WHAT YOU WILL DO -> Go through the material below, find each line with the word "down", and copy those lines.

DATA PROVIDED ->
____

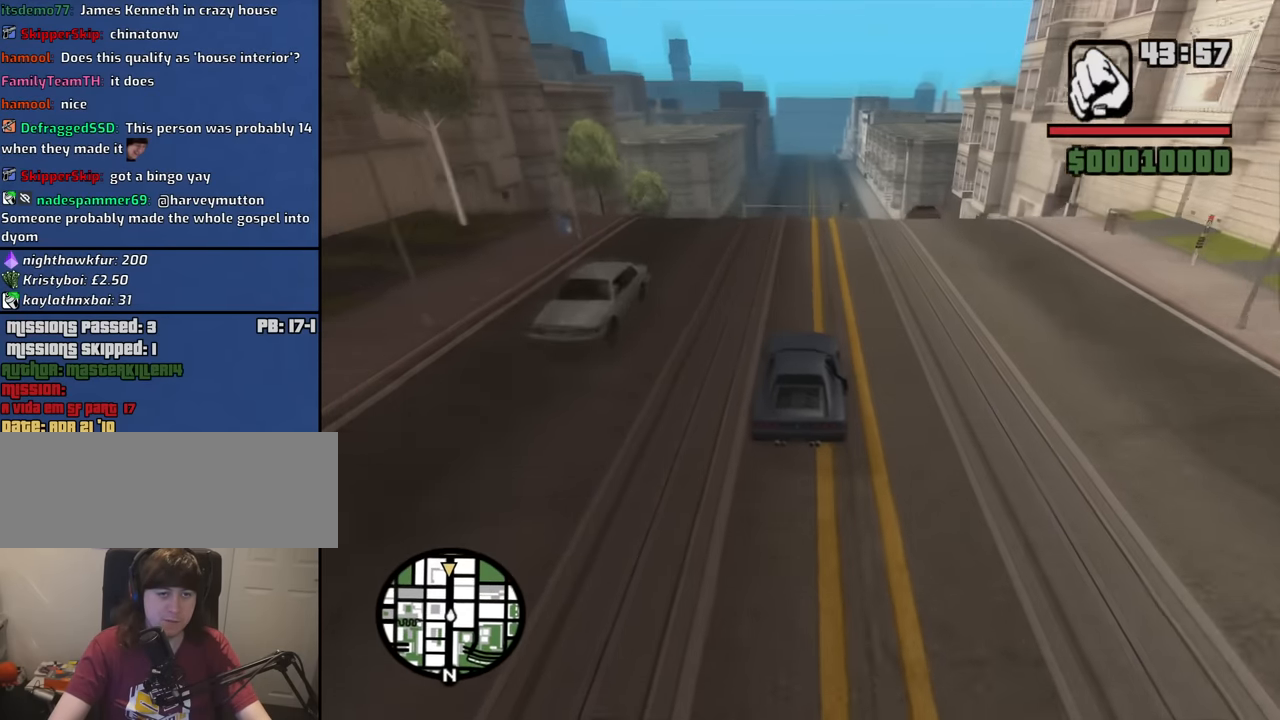
{"keys": ["w"], "mouse": [], "events": []}
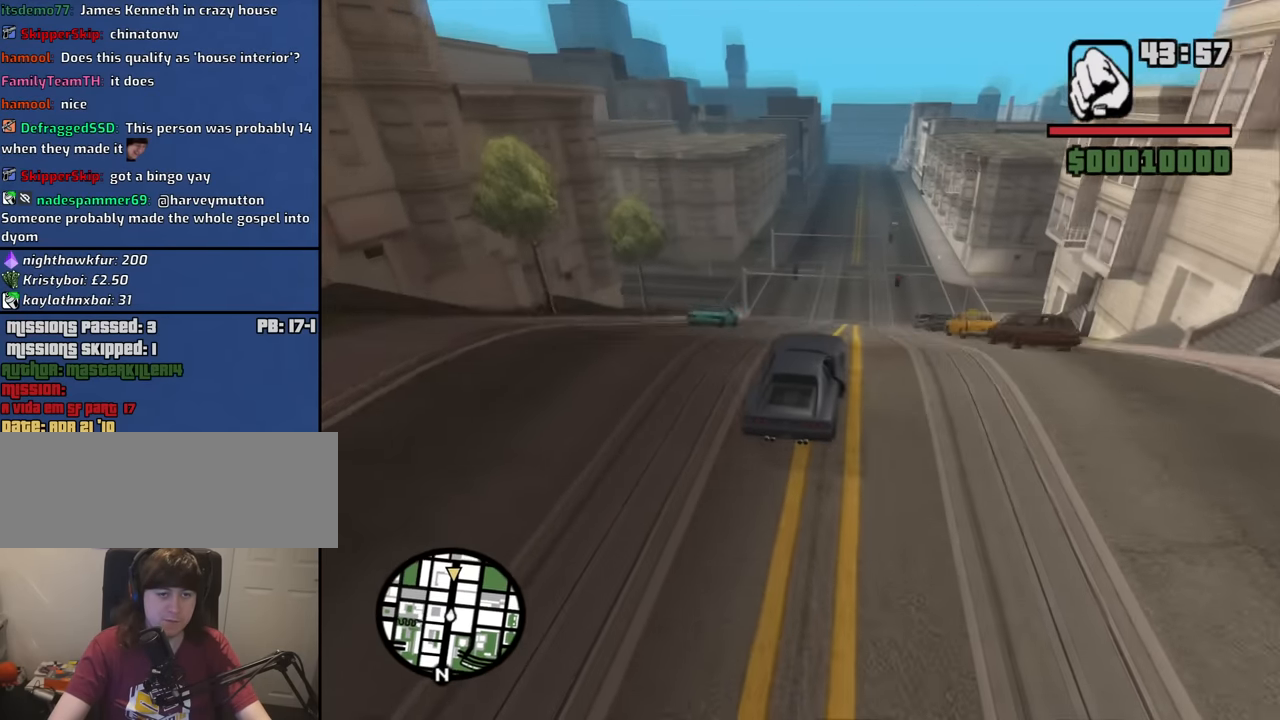
{"keys": [], "mouse": [], "events": [[150, "w", "up"], [300, "5", "down"], [483, "5", "up"]]}
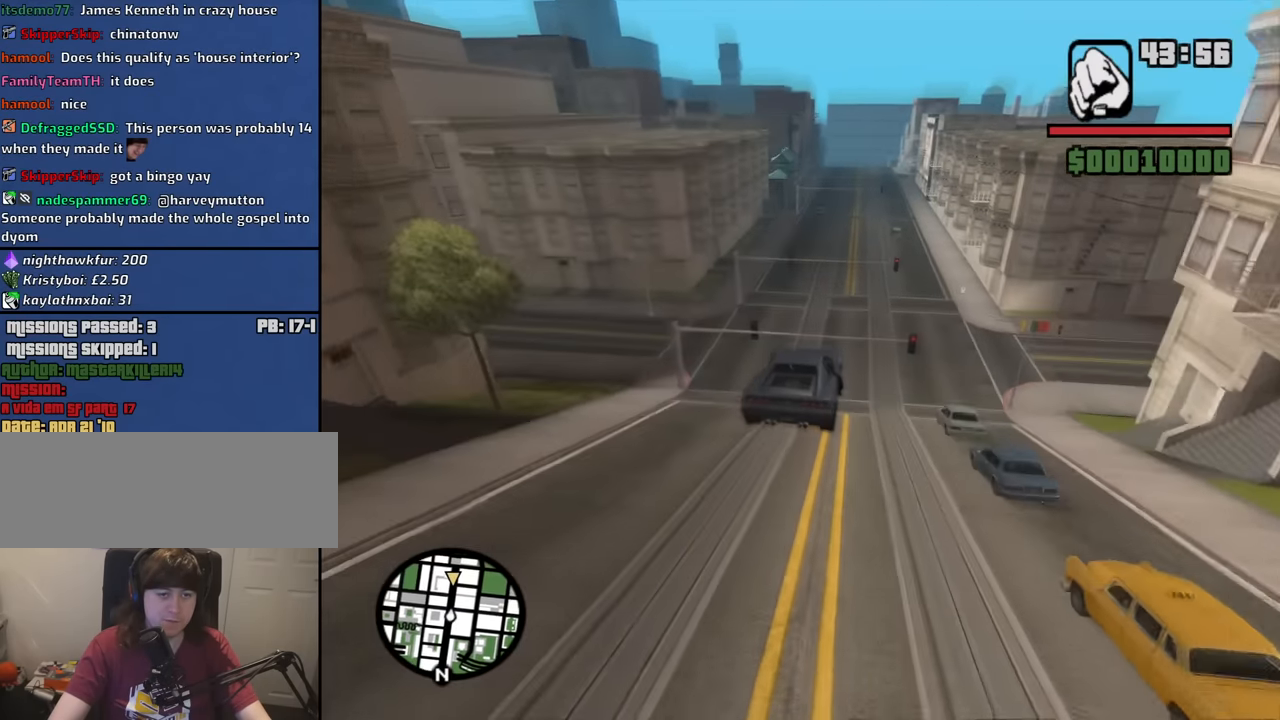
{"keys": ["w"], "mouse": [], "events": [[366, "w", "down"]]}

____

WRITTEN SOLUTION ->
{"keys": [], "mouse": [], "events": [[150, "w", "up"], [300, "5", "down"], [483, "5", "up"]]}
{"keys": ["w"], "mouse": [], "events": [[366, "w", "down"]]}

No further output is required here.